You are, no doubt, correct, Smokewood.  You have been down that road.

I wasn't thinking about amounts of significant size, but I see the pitfalls if it should grow to such.

Meanwhile, if I can help anyone with one-off acquisitions, just PM me.


----------



## wade (Aug 30, 2015)

Quantities I think would be a problem too. There may be a requirement for rubs but would there be enough for any one specific rub? etc.

To be honest, I have never found anything BBQ related that was available in the USA that I could not get hold of over here (excepting of course fresh food). Most things are available for International shipping either directly from the manufacturer or on Amazon or Ebay. Some UK importers do stock certain items (e.g. Maverick thermometers or Cookshack rubs/spices) but often it is just as quick (and usually cheaper) to have them shipped from the USA.

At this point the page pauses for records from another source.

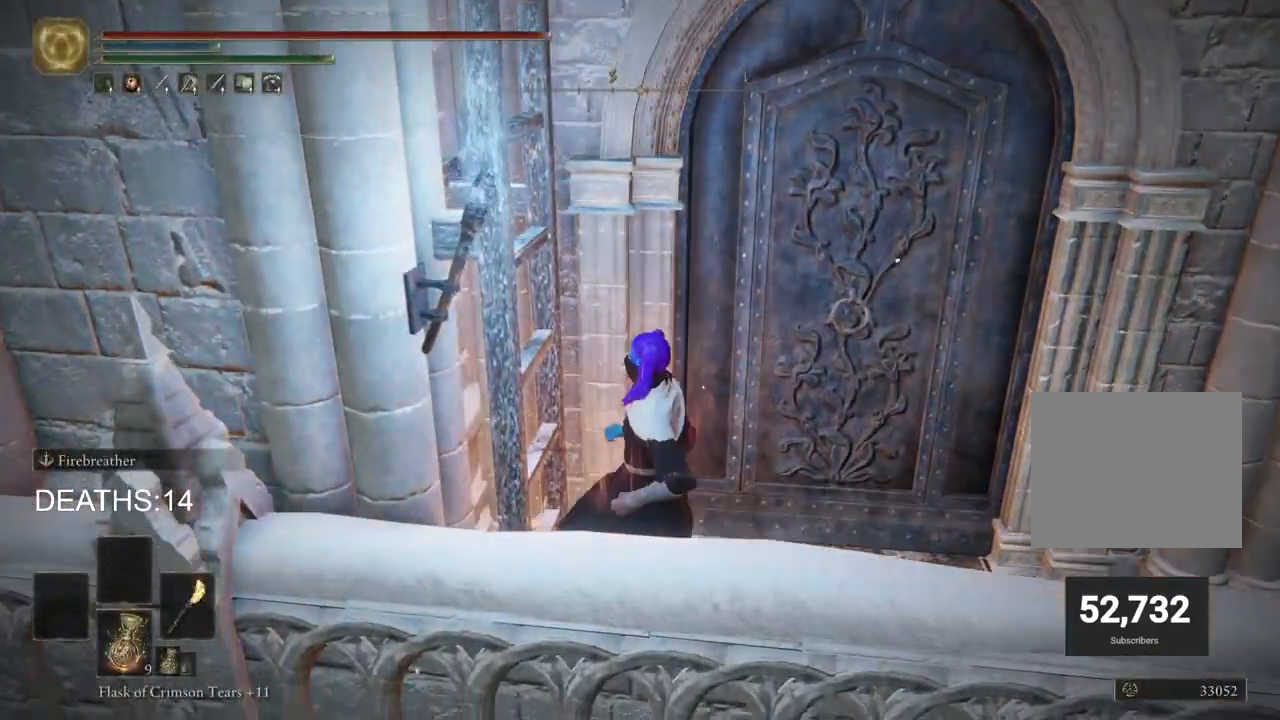
{"buttons": ["CIRCLE"], "left_stick": "up", "right_stick": "center", "events": [[500, "left_stick", "up"]]}
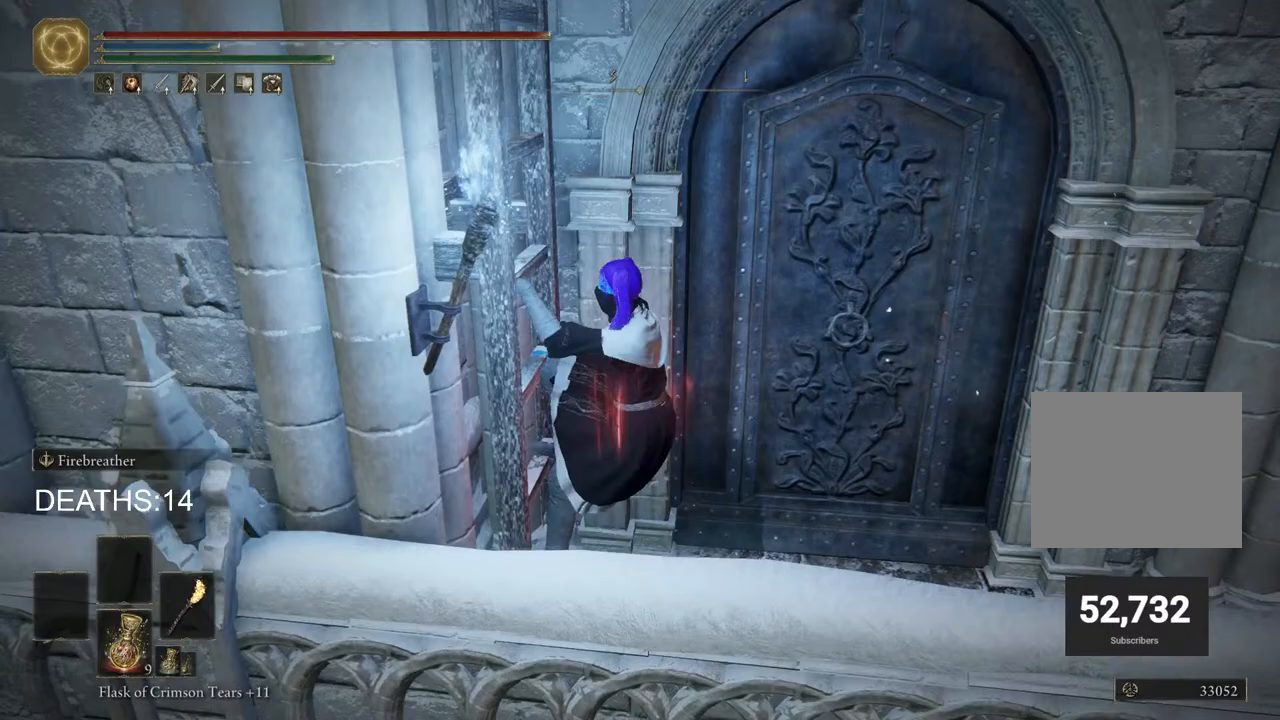
{"buttons": ["CIRCLE"], "left_stick": "up", "right_stick": "left", "events": [[433, "right_stick", "left"]]}
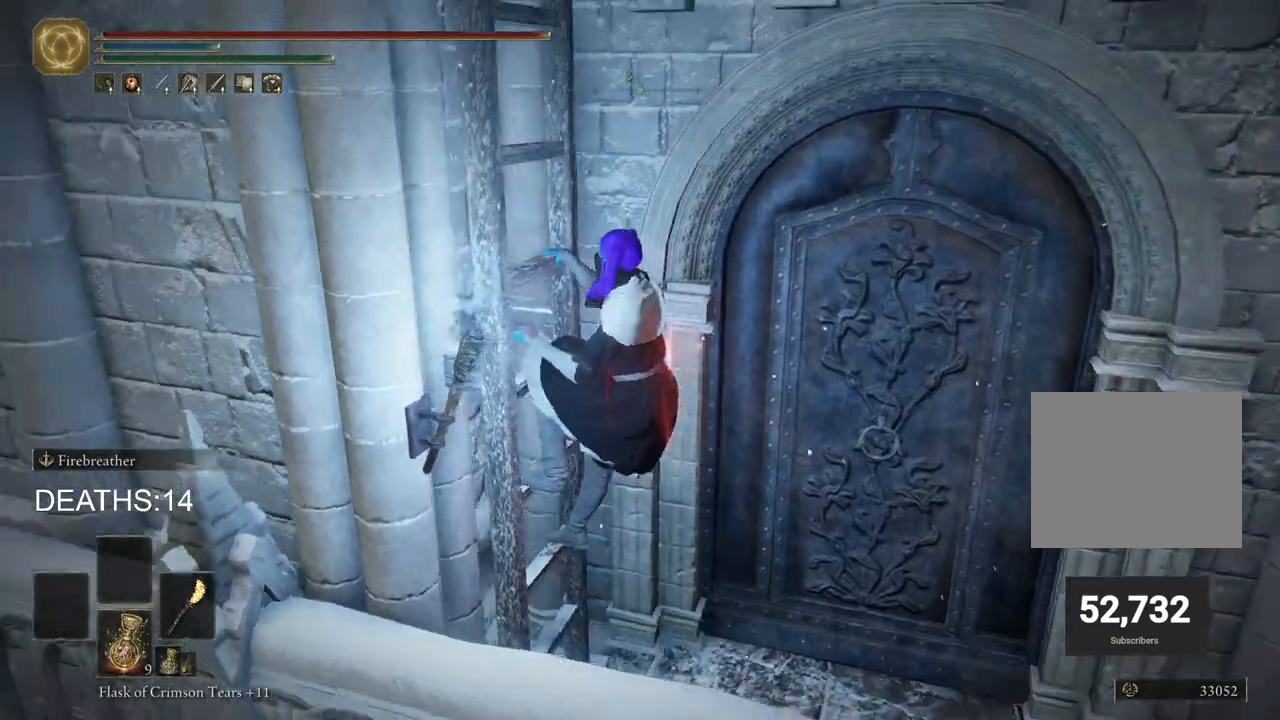
{"buttons": ["CIRCLE"], "left_stick": "up", "right_stick": "center", "events": [[367, "right_stick", "center"]]}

I think the problem is not that the items are not available here, but more that people are not familiar with what is available in the USA and so don't know what to go look for.


----------



## kiska95 (Aug 30, 2015)

Tru Temp Therms for a UDS?


----------



## wade (Aug 30, 2015)

I am not sure which one you are looking for - Is it one of these? 
There are also a number of UK companies that stock TruTemp equipment but are not necessarily retail so may not show them on their Web site. A quick call to one of them would probably let you know where you can buy one.


----------



## kiska95 (Aug 30, 2015)

Hi Wade,

No its not that type its one of these













subcat_bbqblack.jpg



__ kiska95
__ Aug 30, 2015


----------



## wade (Aug 30, 2015)

Radwell International from Newcastle Under Lyme stock a good range of Tel-Tru dial thermometers in the UK. Look on their Web site as you may find that they have the exact model. Otherwise a call to them will probably let you know where you can buy it.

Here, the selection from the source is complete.